If include the calendar date in the PI will that remove any performance benefit for those joins where calendar date is not a join condition?
To choose a Primary Index you must keep in mind:
1-Access columns (where clause) to maximize the number of one-AMP operation
2-Distribution demographics. If you get a nice distribution then you will optimize the parallel processing
3-Balance great access-distribution because many times index candidates offer poor distribution
4-The PI should not be very volatile (those columns should not be updated frequently)
So, probably is you include the date column in the PI you will performs better updates using calendar date as well and worse update/joins using only the product column. You should balance how much you improve the first one vs how much you get worse on the second and how often you do one thing and few other
Be cautious while choosing the primary index because it affects the data storage and performance.

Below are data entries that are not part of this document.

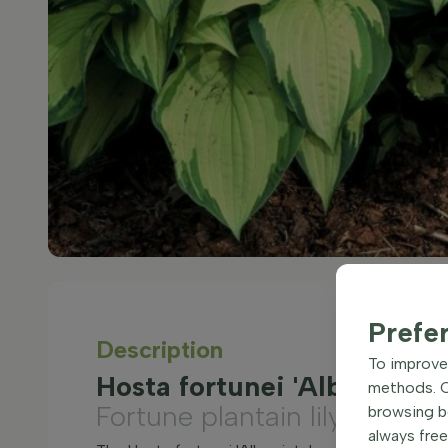
Prefe
Description
To improve 
Hosta fortunei 'Albopicta'
methods. Ce
Fortune plantain lily
browsing be
always free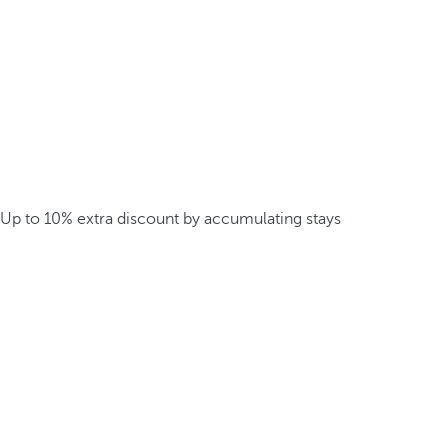
Up to 10% extra discount by accumulating stays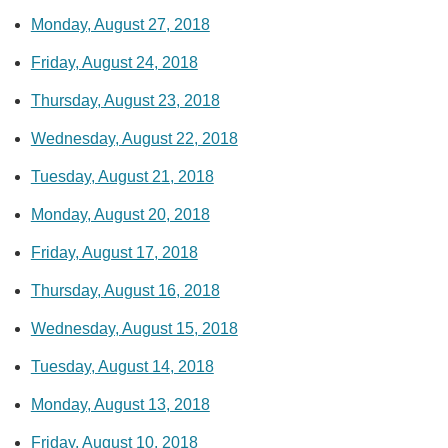
Monday, August 27, 2018
Friday, August 24, 2018
Thursday, August 23, 2018
Wednesday, August 22, 2018
Tuesday, August 21, 2018
Monday, August 20, 2018
Friday, August 17, 2018
Thursday, August 16, 2018
Wednesday, August 15, 2018
Tuesday, August 14, 2018
Monday, August 13, 2018
Friday, August 10, 2018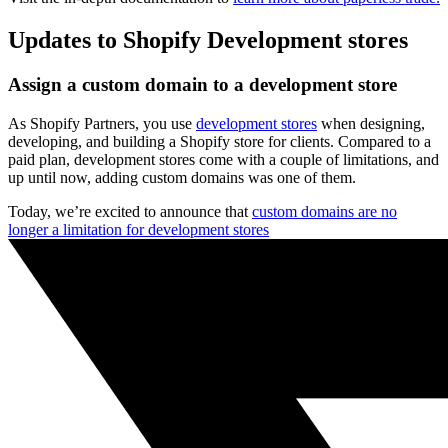
Updates to Shopify Development stores
Assign a custom domain to a development store
As Shopify Partners, you use
development stores
when designing,
developing, and building a Shopify store for clients. Compared to a
paid plan, development stores come with a couple of limitations, and
up until now, adding custom domains was one of them.
Today, we’re excited to announce that
custom domains are no
longer a limitation for development stores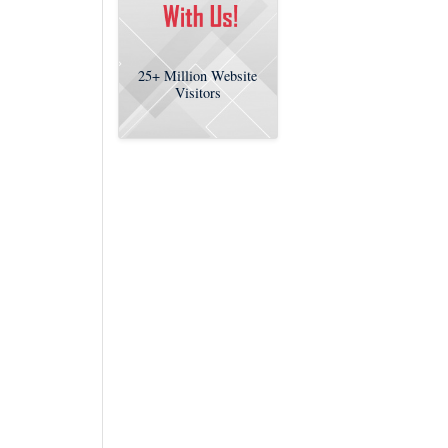
25+
Million Website
Visitors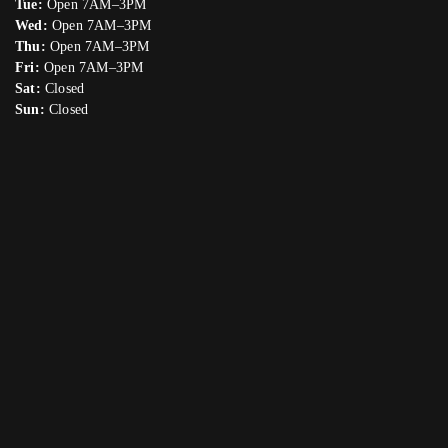
Tue:
Open 7AM–3PM
Wed:
Open 7AM–3PM
Thu:
Open 7AM–3PM
Fri:
Open 7AM–3PM
Sat:
Closed
Sun:
Closed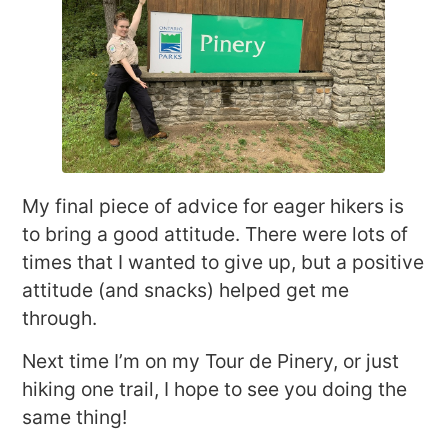
My final piece of advice for eager hikers is
to bring a good attitude. There were lots of
times that I wanted to give up, but a positive
attitude (and snacks) helped get me
through.
Next time I’m on my Tour de Pinery, or just
hiking one trail, I hope to see you doing the
same thing!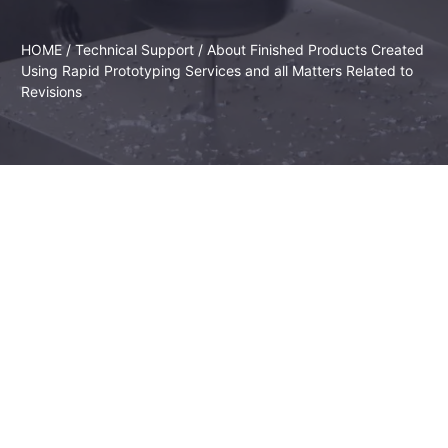
HOME
/
Technical Support
/ About Finished Products Created
Using Rapid Prototyping Services and all Matters Related to
Revisions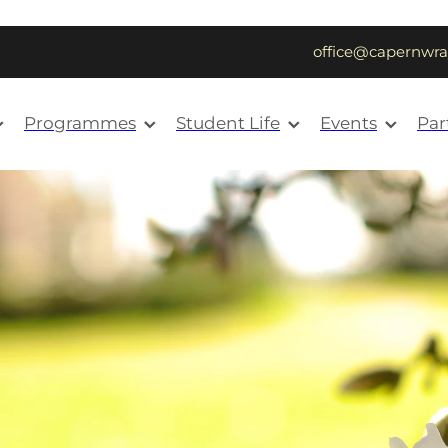
office@capernwra
Programmes
Student Life
Events
Par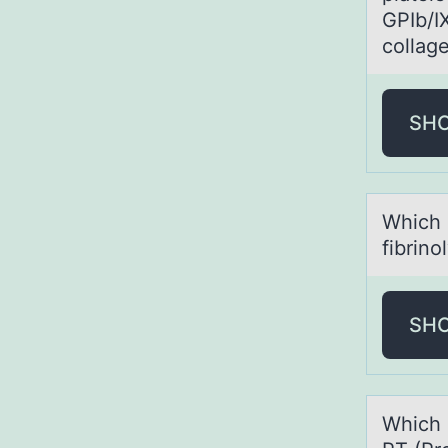
GPIb/I
collag
SH
Which 
fibrino
SH
Which 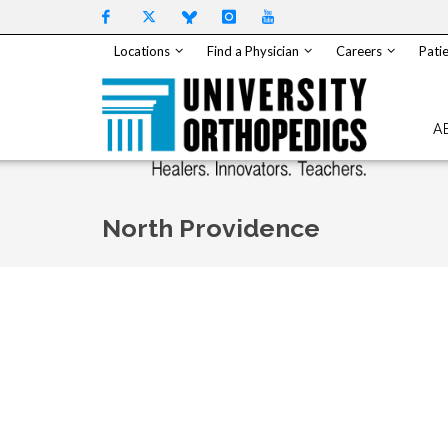
Skip to content
Locations
Find a Physician
Careers
Patie
A
North Providence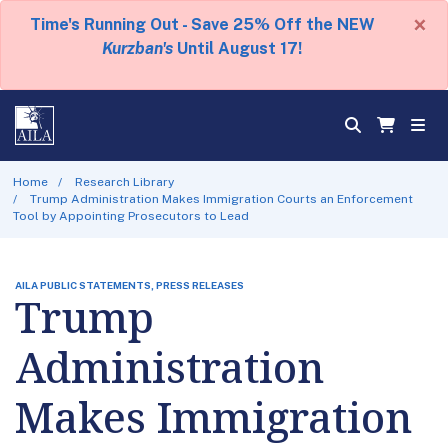
×
Time's Running Out - Save 25% Off the NEW
Kurzban's
Until August 17!
Home
Research Library
Trump Administration Makes Immigration Courts an Enforcement
Tool by Appointing Prosecutors to Lead
AILA PUBLIC STATEMENTS, PRESS RELEASES
Trump
Administration
Makes Immigration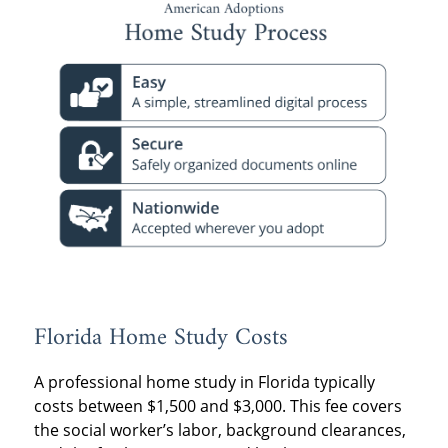
Florida Home Study Costs
A professional home study in Florida typically
costs between $1,500 and $3,000. This fee covers
the social worker’s labor, background clearances,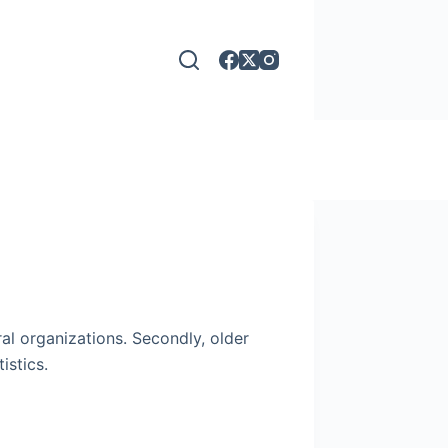
al organizations. Secondly, older
istics.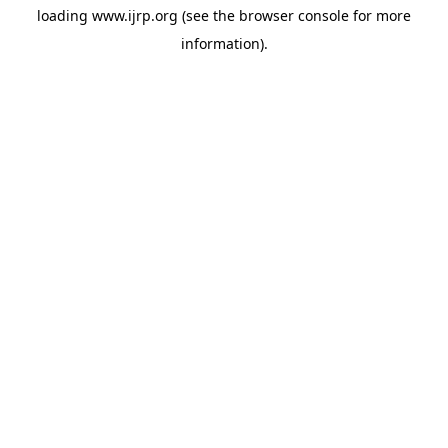
loading
www.ijrp.org
(see the
browser console
for more
information).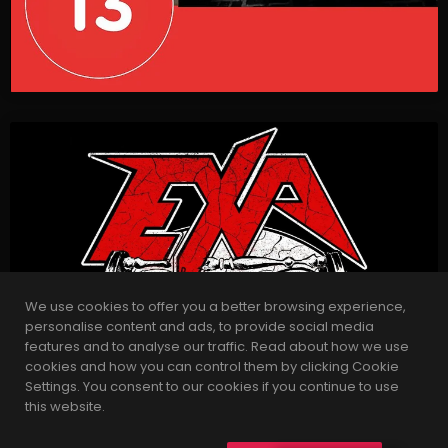
We use cookies to offer you a better browsing experience,
personalise content and ads, to provide social media
features and to analyse our traffic. Read about how we use
cookies and how you can control them by clicking Cookie
Settings. You consent to our cookies if you continue to use
this website.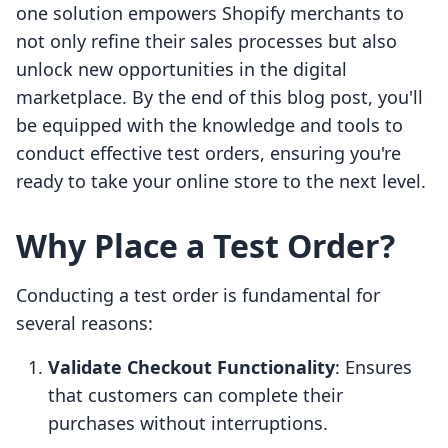
one solution empowers Shopify merchants to
not only refine their sales processes but also
unlock new opportunities in the digital
marketplace. By the end of this blog post, you'll
be equipped with the knowledge and tools to
conduct effective test orders, ensuring you're
ready to take your online store to the next level.
Why Place a Test Order?
Conducting a test order is fundamental for
several reasons:
Validate Checkout Functionality
: Ensures
that customers can complete their
purchases without interruptions.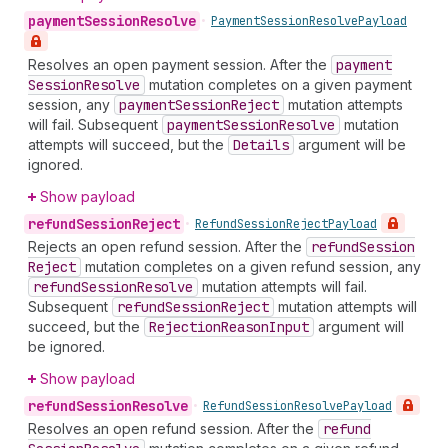
payment
Session
Resolve
•
Payment
Session
Resolve
Payload
Resolves an open payment session. After the
payment
Session
Resolve
mutation completes on a given payment
session, any
payment
Session
Reject
mutation attempts
will fail. Subsequent
payment
Session
Resolve
mutation
attempts will succeed, but the
Details
argument will be
ignored.
Show payload
refund
Session
Reject
•
Refund
Session
Reject
Payload
Rejects an open refund session. After the
refund
Session
Reject
mutation completes on a given refund session, any
refund
Session
Resolve
mutation attempts will fail.
Subsequent
refund
Session
Reject
mutation attempts will
succeed, but the
Rejection
Reason
Input
argument will
be ignored.
Show payload
refund
Session
Resolve
•
Refund
Session
Resolve
Payload
Resolves an open refund session. After the
refund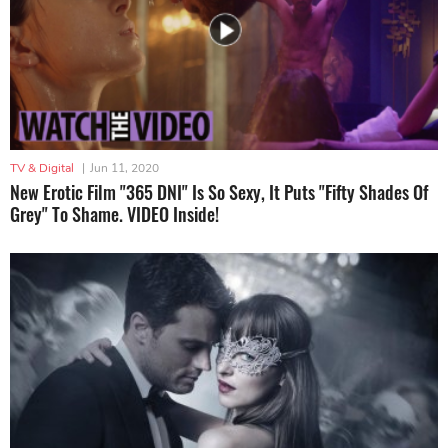
TV & Digital
|
Jun 11, 2020
New Erotic Film "365 DNI" Is So Sexy, It Puts "Fifty Shades Of
Grey" To Shame. VIDEO Inside!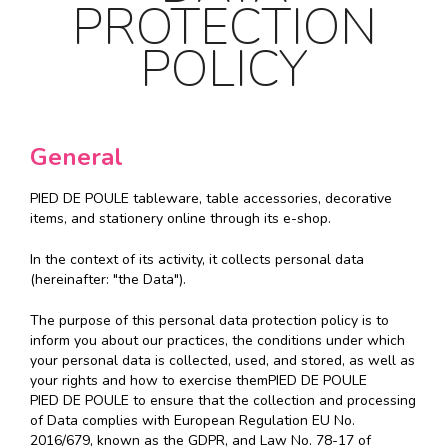
PROTECTION
POLICY
General
PIED DE POULE tableware, table accessories, decorative
items, and stationery online through its e-shop.
In the context of its activity, it collects personal data
(hereinafter: "the Data").
The purpose of this personal data protection policy is to
inform you about our practices, the conditions under which
your personal data is collected, used, and stored, as well as
your rights and how to exercise themPIED DE POULE
PIED DE POULE to ensure that the collection and processing
of Data complies with European Regulation EU No.
2016/679, known as the GDPR, and Law No. 78-17 of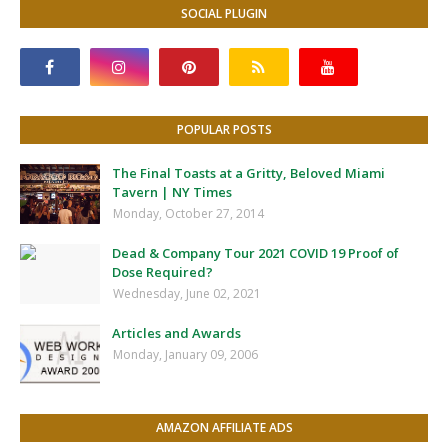
SOCIAL PLUGIN
POPULAR POSTS
The Final Toasts at a Gritty, Beloved Miami
Tavern | NY Times
Monday, October 27, 2014
Dead & Company Tour 2021 COVID 19 Proof of
Dose Required?
Wednesday, June 02, 2021
Articles and Awards
Monday, January 09, 2006
AMAZON AFFILIATE ADS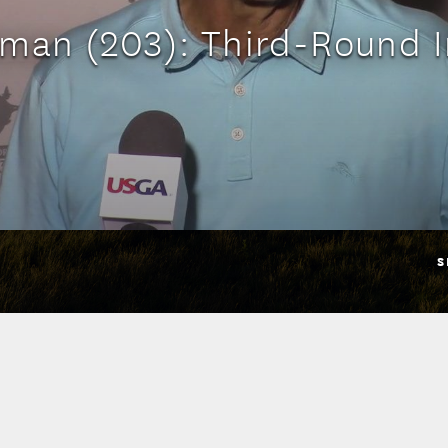
man (203): Third-Round I
S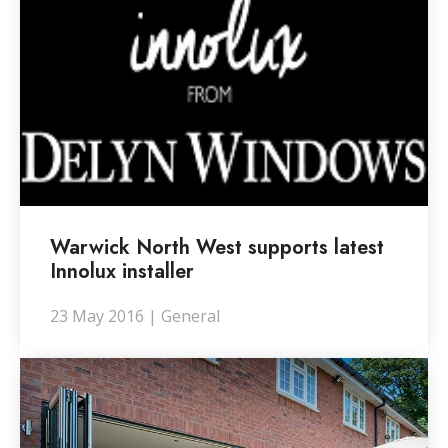
Warwick North West supports latest
Innolux installer
23 May 2016 | General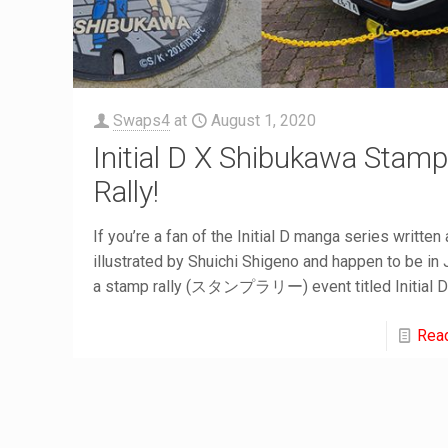
Swaps4
at
August 1, 2020
Initial D X Shibukawa Stam
Rally!
If you’re a fan of the Initial D manga series written
illustrated by Shuichi Shigeno and happen to be in
a stamp rally (スタンプラリー) event titled Initial 
Rea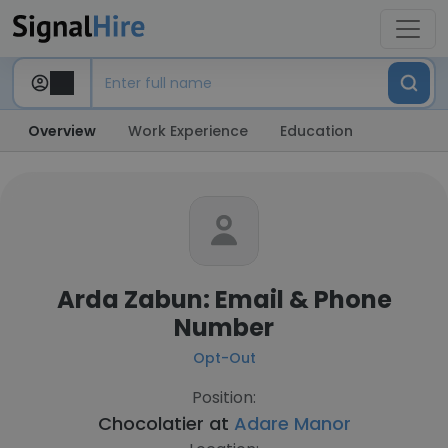
Overview
Work Experience
Education
Arda Zabun: Email & Phone
Number
Opt-Out
Position:
Chocolatier at
Adare Manor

The following are the important tips while choosing the primary index.
1. Data Distribution.
You need to analyze the number of distinct values in the table. If the primary index of the table contains less number of null values and more distinct values, it will give better the performance.
2. Access frequency.
The column has to be frequently used in the where clause during the row selection.
The column should be that which is frequently used in join process.
The column should not be frequently changed.